5月22日以来の投稿です。コロナ禍による自粛生活の中はじめた、いままで観た映画の中から選ぶMy Best作品の紹介ブログ記事。壱作目はすんなりでたのですが、弐作目のチョイスが難しく苦労をしました。甲乙つけがたい作品が次々に思い浮かび、とても順番などつけられないと閑念。そこで出た結論が、近年観た作品でもっとも心に染みた作品を選んで観ました。
その作品名は、2015年公開のイギリス・イタリア合作の“おみおくりの作法”というドラマ映画。よもやまシネマ184にて、一度記事をアップしています。もう5年も前になるのかと、時の流れの早さを感じます。この作品は現代が抱える社会問題をテーマにしているのだが、決して表には出てこないであろう、小さな小さな、それでいて一番身近にあると思える話である。そして時代の流れに取り残され忘れられたひとたちにスポットを当て、命の尊厳について考えさせられる。

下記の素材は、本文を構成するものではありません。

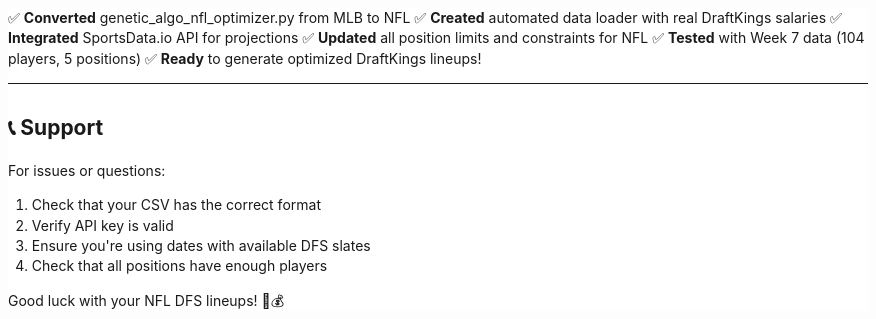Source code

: ✅ **Converted** genetic_algo_nfl_optimizer.py from MLB to NFL
✅ **Created** automated data loader with real DraftKings salaries
✅ **Integrated** SportsData.io API for projections
✅ **Updated** all position limits and constraints for NFL
✅ **Tested** with Week 7 data (104 players, 5 positions)
✅ **Ready** to generate optimized DraftKings lineups!

---

## 📞 Support

For issues or questions:
1. Check that your CSV has the correct format
2. Verify API key is valid
3. Ensure you're using dates with available DFS slates
4. Check that all positions have enough players

Good luck with your NFL DFS lineups! 🏈💰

物語はロンドン市の地区民生係として働く44歳のジョン・メイという独身男の物語。とても地味で、無くてはならない仕事でありながら、評価もされない行政の裏方作業。その仕事とは孤独死した人物の葬儀を行うもの。なかなかこのような設定の人物に焦点を当てた作品はない気がします。几帳面な性格のジョンが1人1人丁寧に「おみおくり」し埋葬の処理をする。そんな仕事をもくもくとこなす彼を、上司は疎んじ厄介者扱いすらしている。このあたりは役所仕事(行政)への皮肉が込められているような演出です。そんな毎日に突然、人員整理の話しが持ち上がり、ジョンは解雇されることに・・・。
そして最後となる仕事が向かいの家で孤独死を遂げたビリーという男の案件。近くで暮らしていながら一度も言葉を交したことのない男。そんな一人暮らし男の死が、自身と重なりショックを受け、その男の人生を追いはじめる・・・。
主人公ジョン・メイを演じたエディ・マーサンがはじめて主役を演じた作品である。とても個性的な顔立ちだが、瞳の奧の温かい光はこの役にピッタリ。役のオファーが来た時、脚本を読み「計算されたアイデアや小手先で書かれた脚本でなく、真面目で誠実でとてもユニークな話し」とぜひ演じたいと思ったと、後にインタビューで答えています。この役はそんな彼の人柄が巡り合わせてくれた贈り物だったに違いありません。絶対にお勧めの一本です。
P.S. 似て否なりだが、邦画の「おくりびと」に重なるものがあります。こちらは日本に伝わる知られざる伝統をテーマにした作品でしたが、+α的要素(社会問題)を加味した作品が、「おみおくりの作法」ではないでしょうか?作品はウベルト・パゾリーニが製作・監督・脚本を手がけ、2013年「第70回ヴェネツィア国際映画祭で監督賞を含む4賞を受賞しています。エディ・マーサン素晴らしい演技です。俳優としては脇役(色々出てます)が専門の彼ですが、この作品はまさに彼のために用意された作品です。ラストシーンがたまりません。